Perry Como der «verträumte» Bariton

Mit seiner sanften Stimme schmeichelte Perry Como sich über 30g Jahre in die amerikanische Hitparade. Der «verträumte» Bariton war zudem ein beliebter TV-Star und blieb dennoch immer der Kumpel von nebenan.

«Dreamy Baritone» Perry como 1961.
Bildlegende: «Dreamy Baritone» Perry como 1961. Wikipedia/Walter Albertin

Seine ersten Gehversuche startete der US-Amerikaner mit italienischen Wurzeln als singender Coiffeur. Als das Microfon erfunden wurde, wurde der Gesangsstil des «Crooners» populär, den auch Bing Crosby, Frank Sinatra oder Dean Martin pflegten. Perry Como traf mit seiner sanften, männlichen Stimme genau diesen Zeitgeist.

Vom singenden Coiffeur zum Crooner

Erst nach dem zweiten Weltkrieg begann aber seine wirkliche Karriere als Gesangsstar.
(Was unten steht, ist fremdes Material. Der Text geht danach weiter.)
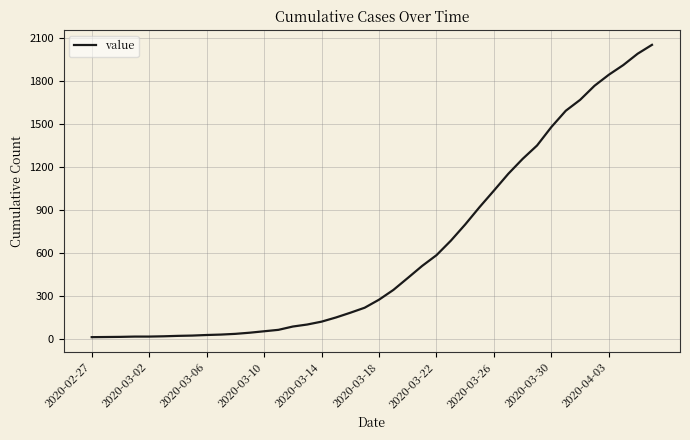

What is the greatest value displayed?

2049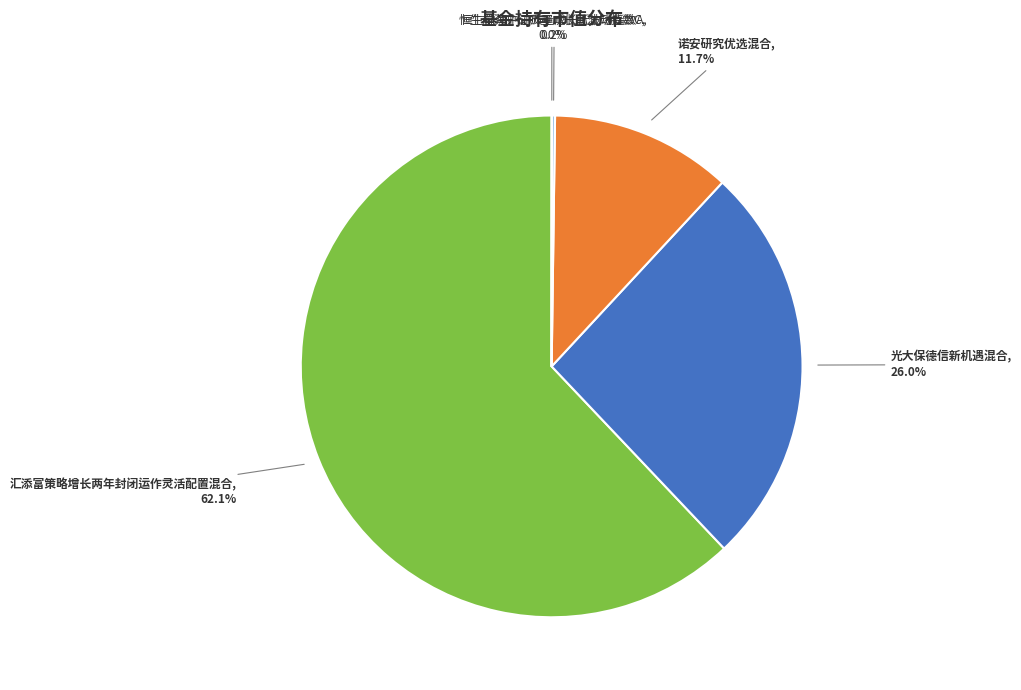

Between 诺安研究优选混合 and 汇添富策略增长两年封闭运作灵活配置混合, which is larger?

汇添富策略增长两年封闭运作灵活配置混合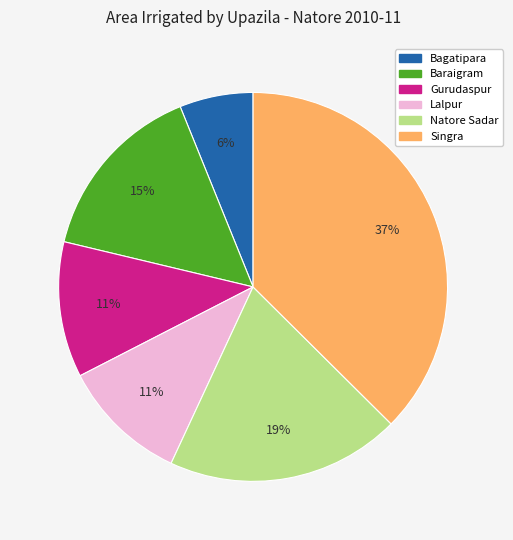

Is there a majority slice in this chart?

No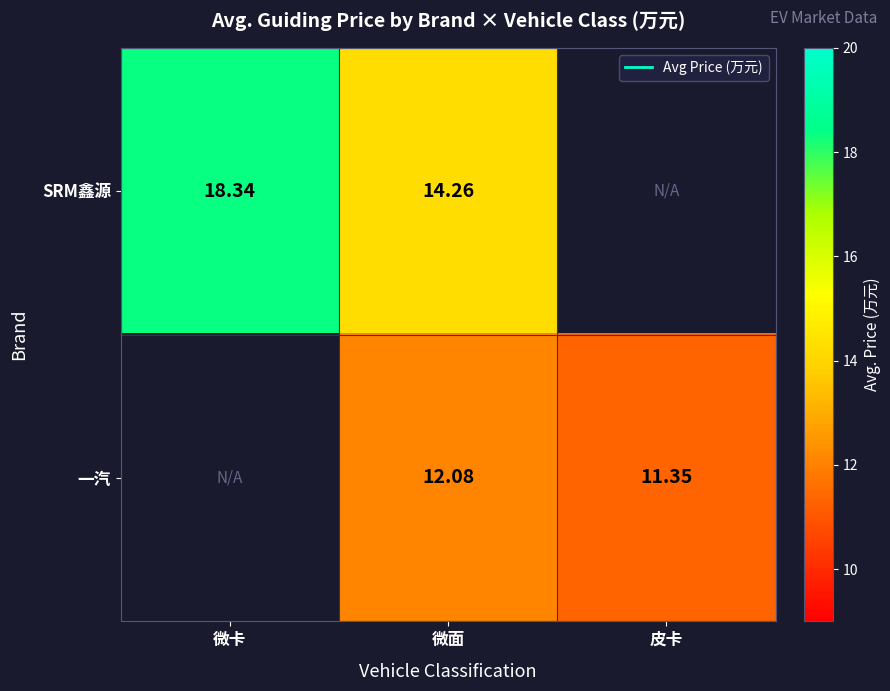

Rank the categories by 一汽 value from highest to lowest.

微卡, 微面, 皮卡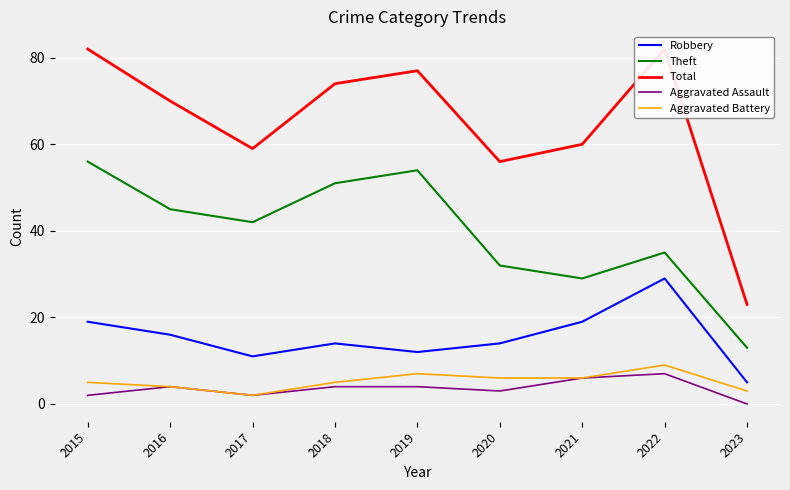

What is the lowest value of the Robbery series?

5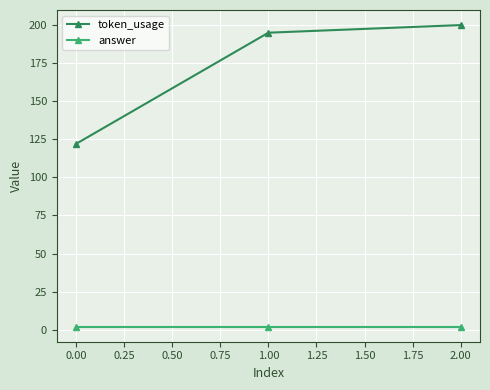

How many distinct data groups are displayed?

2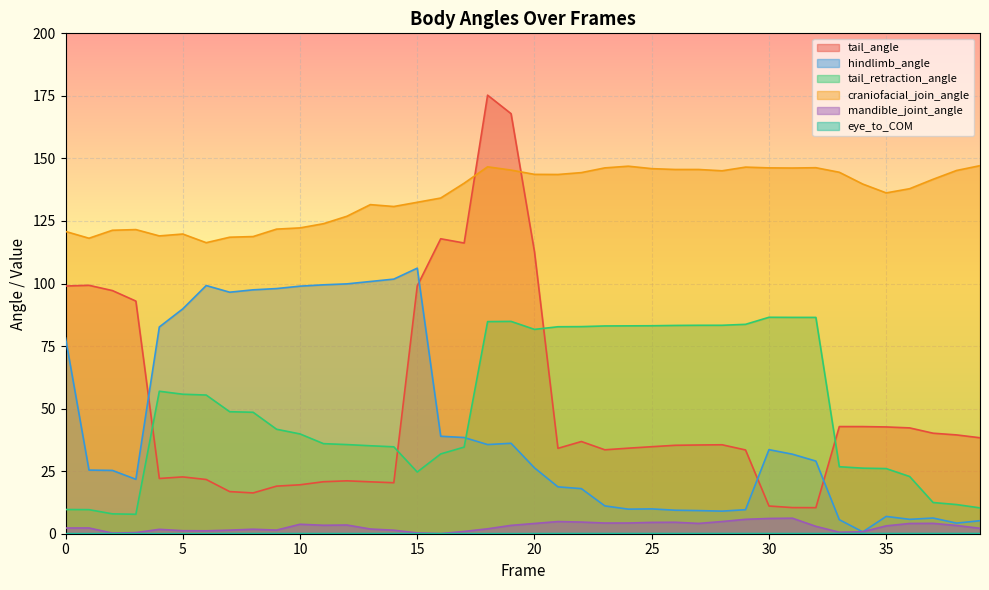

What is the sum of all eye_to_COM values?

2.2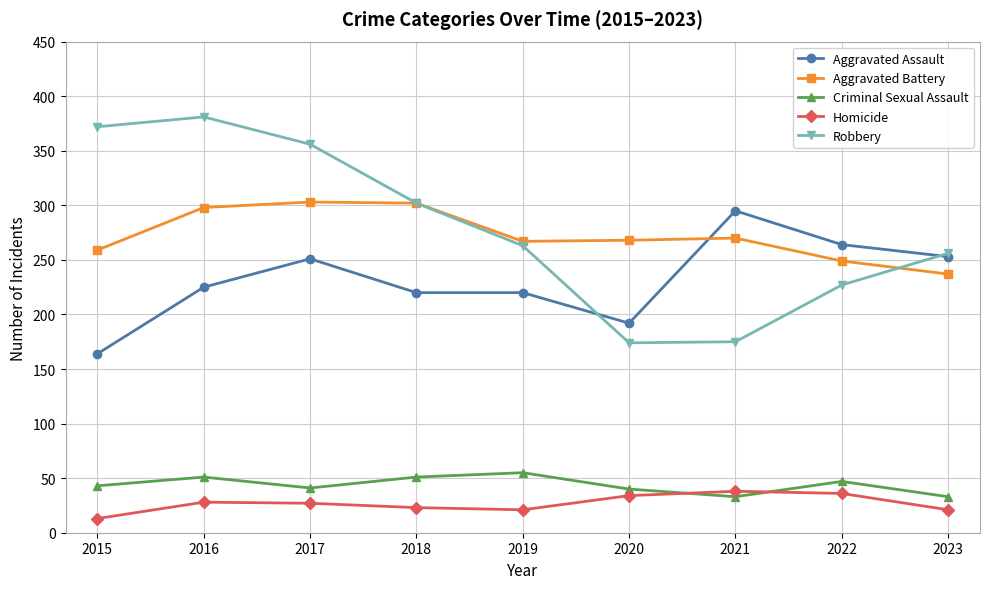

At how many categories does at least one series exceed 123?

9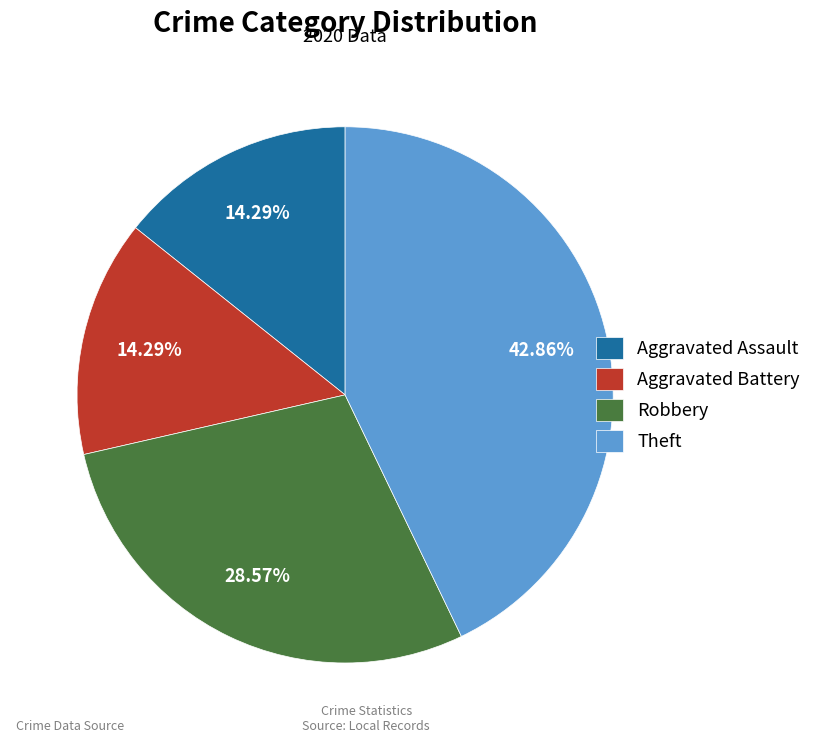

What is the largest slice in the pie chart?

Theft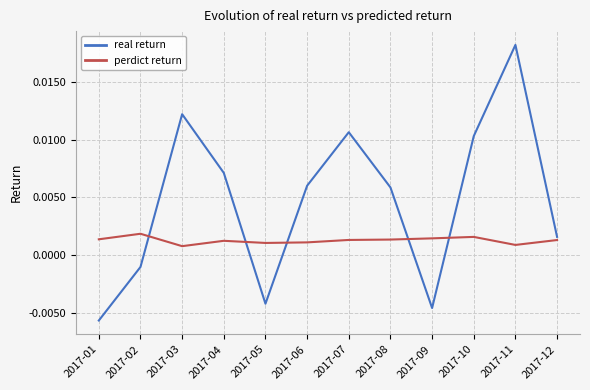

True or false: real return and perdict return cross at least once.

True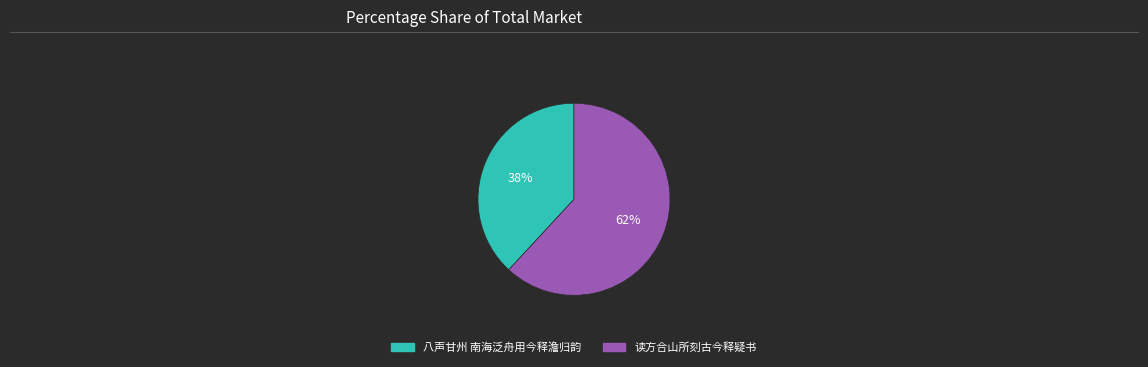

Which slice is the smallest?

八声甘州 南海泛舟用今释澹归韵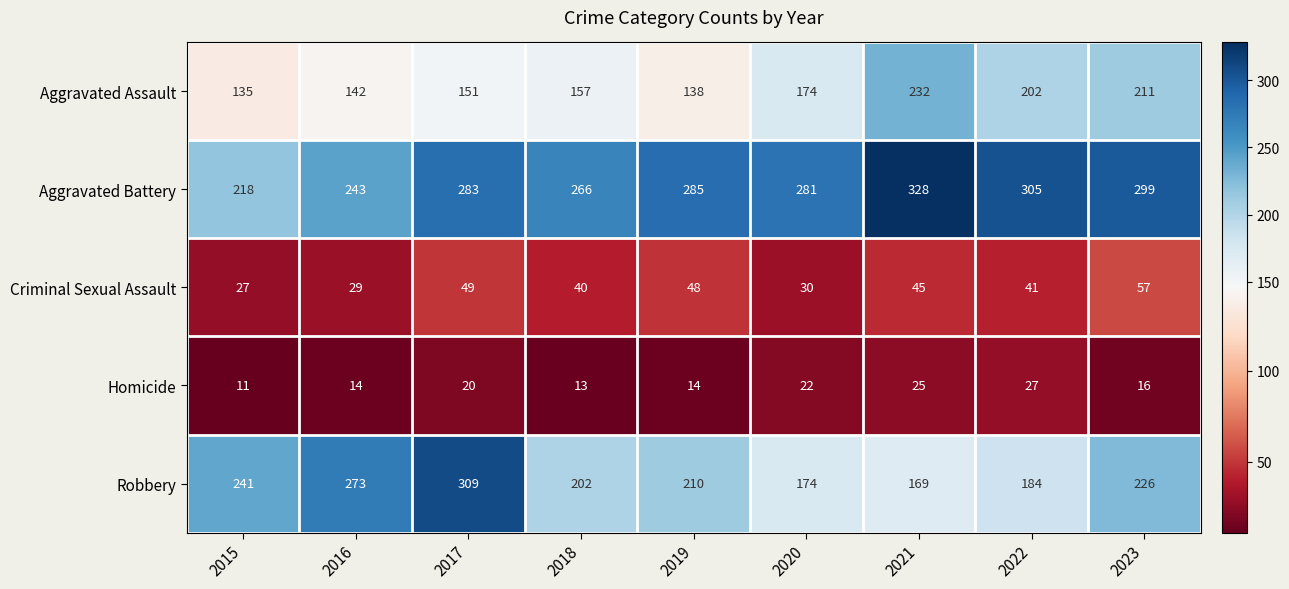

At 2015, list the series in order from smallest to largest.

Homicide, Criminal Sexual Assault, Aggravated Assault, Aggravated Battery, Robbery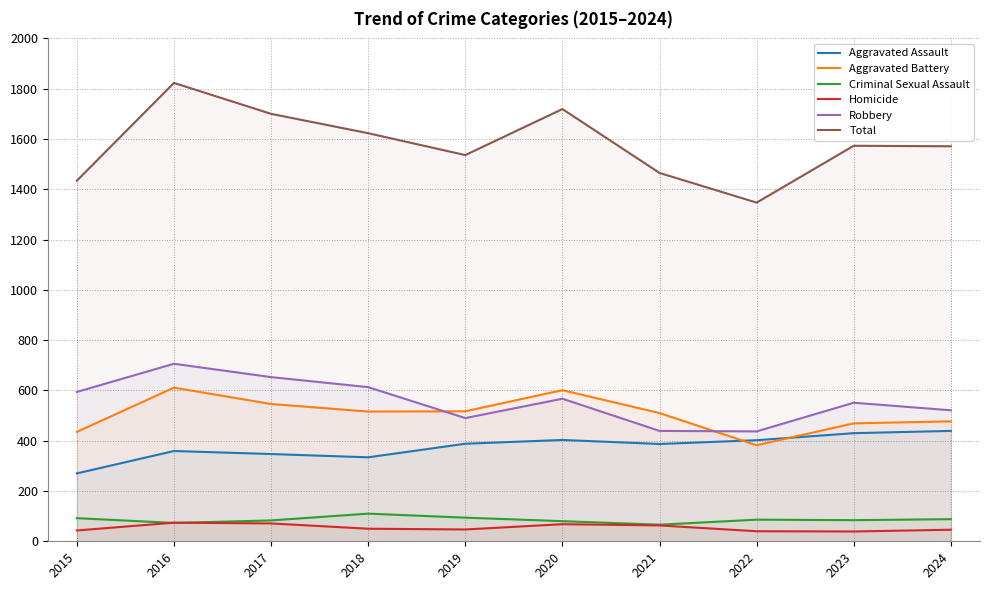

True or false: Homicide and Robbery intersect in this chart.

False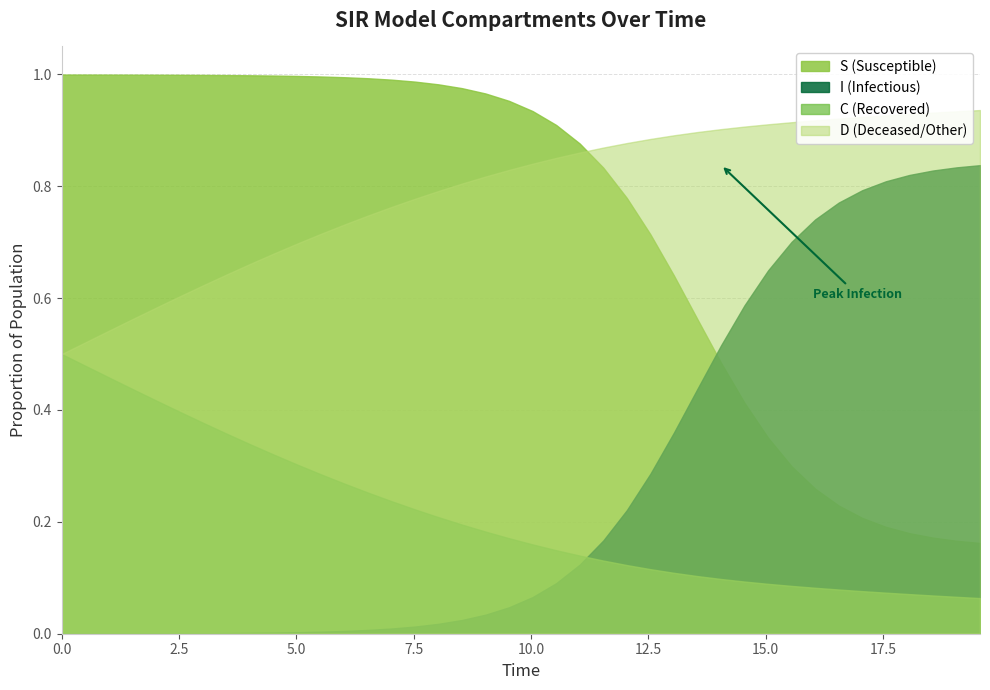

Reading left to right, list all the values displayed in this chart.

S: 1.0	1.0	1.0	1.0	1.0	1.0	1.0	1.0	1.0	1.0	1.0	1.0	1.0	1.0	1.0	1.0	1.0	1.0	1.0	1.0	0.9	0.9	0.9	0.8	0.8	0.7	0.6	0.6	0.5	0.4	0.4	0.3	0.3	0.2	0.2	0.2	0.2	0.2	0.2	0.2
I: 0.0	0.0	0.0	0.0	0.0	0.0	0.0	0.0	0.0	0.0	0.0	0.0	0.0	0.0	0.0	0.0	0.0	0.0	0.0	0.0	0.1	0.1	0.1	0.2	0.2	0.3	0.4	0.4	0.5	0.6	0.6	0.7	0.7	0.8	0.8	0.8	0.8	0.8	0.8	0.8
C: 0.5	0.5	0.5	0.4	0.4	0.4	0.4	0.4	0.3	0.3	0.3	0.3	0.3	0.3	0.2	0.2	0.2	0.2	0.2	0.2	0.2	0.1	0.1	0.1	0.1	0.1	0.1	0.1	0.1	0.1	0.1	0.1	0.1	0.1	0.1	0.1	0.1	0.1	0.1	0.1
D: 0.5	0.5	0.5	0.6	0.6	0.6	0.6	0.6	0.7	0.7	0.7	0.7	0.7	0.7	0.8	0.8	0.8	0.8	0.8	0.8	0.8	0.9	0.9	0.9	0.9	0.9	0.9	0.9	0.9	0.9	0.9	0.9	0.9	0.9	0.9	0.9	0.9	0.9	0.9	0.9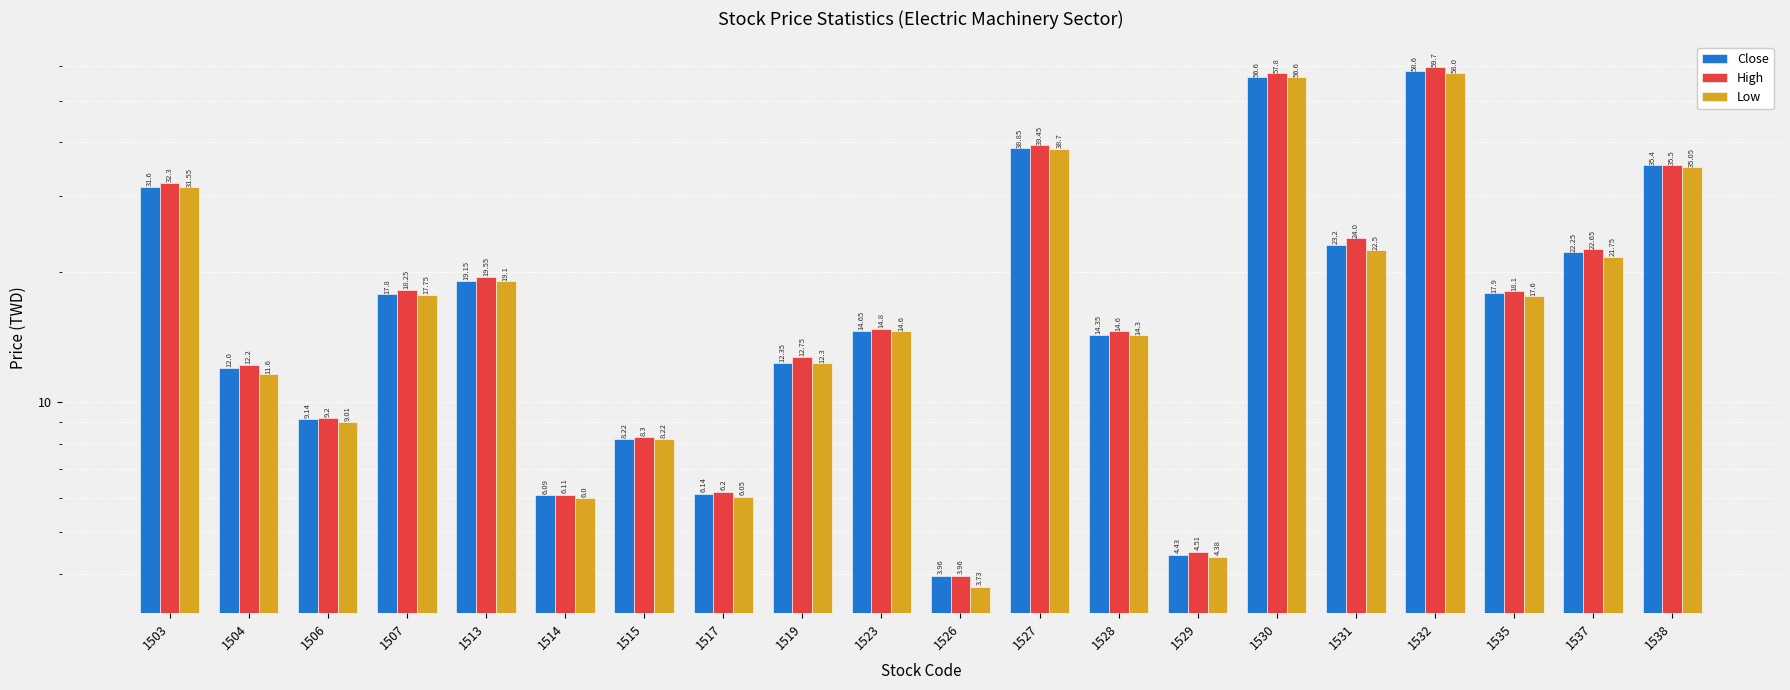

How many data points in Close are less than 17?

10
Vor allem mit Balladen wie «Till the end of time» oder «Surrender» konnte er brillieren. In den Fünfzigerjahren änderte sich sein Stil hin zu eher banaleren Popsongs.

Magic Moments

Sein letzter Nummer 1 Hit in den USA wurde «Catch a falling star» gepaart mit «Magic Moments»- beides Titel, die noch heute zu Evergeens zählen.

«The Perry Como Show»

Dank seiner attraktiven Erscheinung gelang Como zudem der Sprung ins Fernsehen und ins Kino. Trotz diesem Erfolg, verkörperte er stets den Typ Amerikaner, den man auch auf ein Bier in der Kneipe ums Eck oder beim shoppen im Supermarkt hätte antreffen können. Das machte Perry Como so greifbar und beliebt, dass seine Karriere auch schwierige Zeiten überdauerte, als sein Musikstil nicht mehr angesagt war.  

Jubiläum

Am 18. Mai 2012 wäre Perry Como 100 Jahre alt geworden. Seine Biografie erzählt von einem spannenden Leben mit vielen unvergesslichen Hits, welches Musikredaktor Jürg Moser in «Musik und Geschichten» noch einmal aufleben lässt.